While Minimalist in look, these works were not generated, as LeWitt's were, by systems. Rather they resulted, in large part, from observation of the urban world. Mangold paid particular attention to the spaces between things, especially buildings, and also to isolated architectural detail. Window Wall Yellow and Tan Sketch (1964), in the collection of the National Gallery in Washington, D.C., is an 18-by-10-inch oil-on-plywood painting. In the top section, painted a creamy yellow, a vertical rectangular piece has been removed from the upper left corner, suggesting the presence (or absence) of a window. The bottom, ocher section, somewhat smaller in area than the top, can be read both referentially--a shadow or a wall section in another material or color--or purely formally.
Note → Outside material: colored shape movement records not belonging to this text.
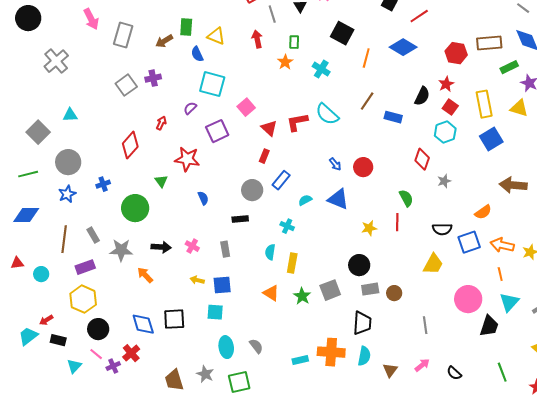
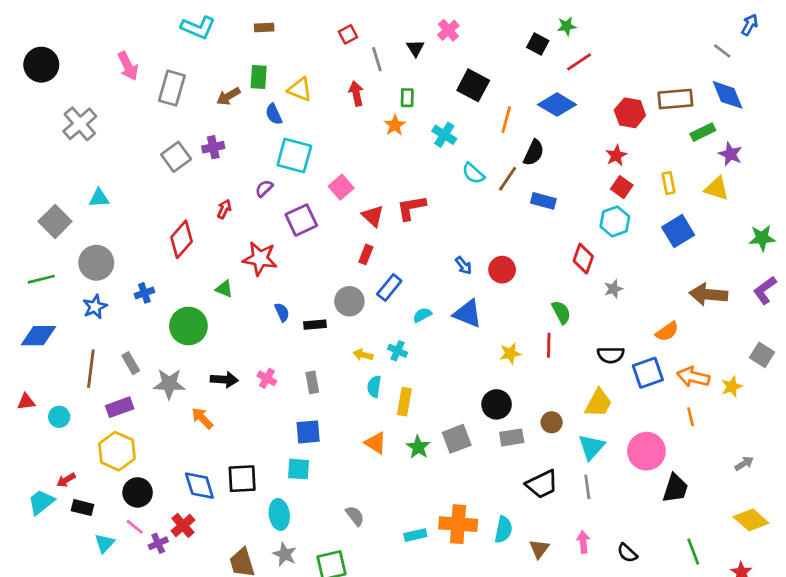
black semicircle: (422, 96) -> (534, 153), moved
yellow rectangle: (484, 104) -> (668, 183), size x0.6
cyan semicircle: (327, 114) -> (473, 173), moved, size x0.7
green triangle: (161, 181) -> (224, 289), turned -32
black rectangle: (240, 219) -> (315, 325), moved
yellow arrow: (197, 280) -> (363, 355), moved
brown circle: (394, 293) -> (552, 422), moved
cyan triangle: (509, 302) -> (591, 447), moved
black trapezoid: (362, 323) -> (542, 484), moved, turned 60
cyan ellipse: (226, 347) -> (279, 514), moved
pink arrow: (422, 365) -> (583, 542), turned -56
The work has aged well. The paint has cracked and weathered, and the nails are coming up, but rather than diminishing it, the effects of time have given the painting a funky elegance and charm.

Understandably, not everything in the early work made it into the more developed paintings. One path not taken was the use of a spray-painted color gradation. The spray ranged from the suggestion of a lightening sky framed by wall and rooflines in Pale Area (Tan and Pink), 1965, to the more full-blown atmospherics of Untitled (Sketch for Blue Area), 1965. Another avenue not pursued was the application of additional materials to the surface of the painting, as in Sketch for Gray Window Painting (1964) or Red Panel of the same year.

The great pleasure of this show was seeing the way Mangold thought and felt his way forward. The device abandoned is a perfect marker, for that which was not done helps to define that which was. It was good to look at this work on its own. While pointing the way to Mangold's later paintings, this group possessed more than enough coherence and creative energy to claim our interest and admiration.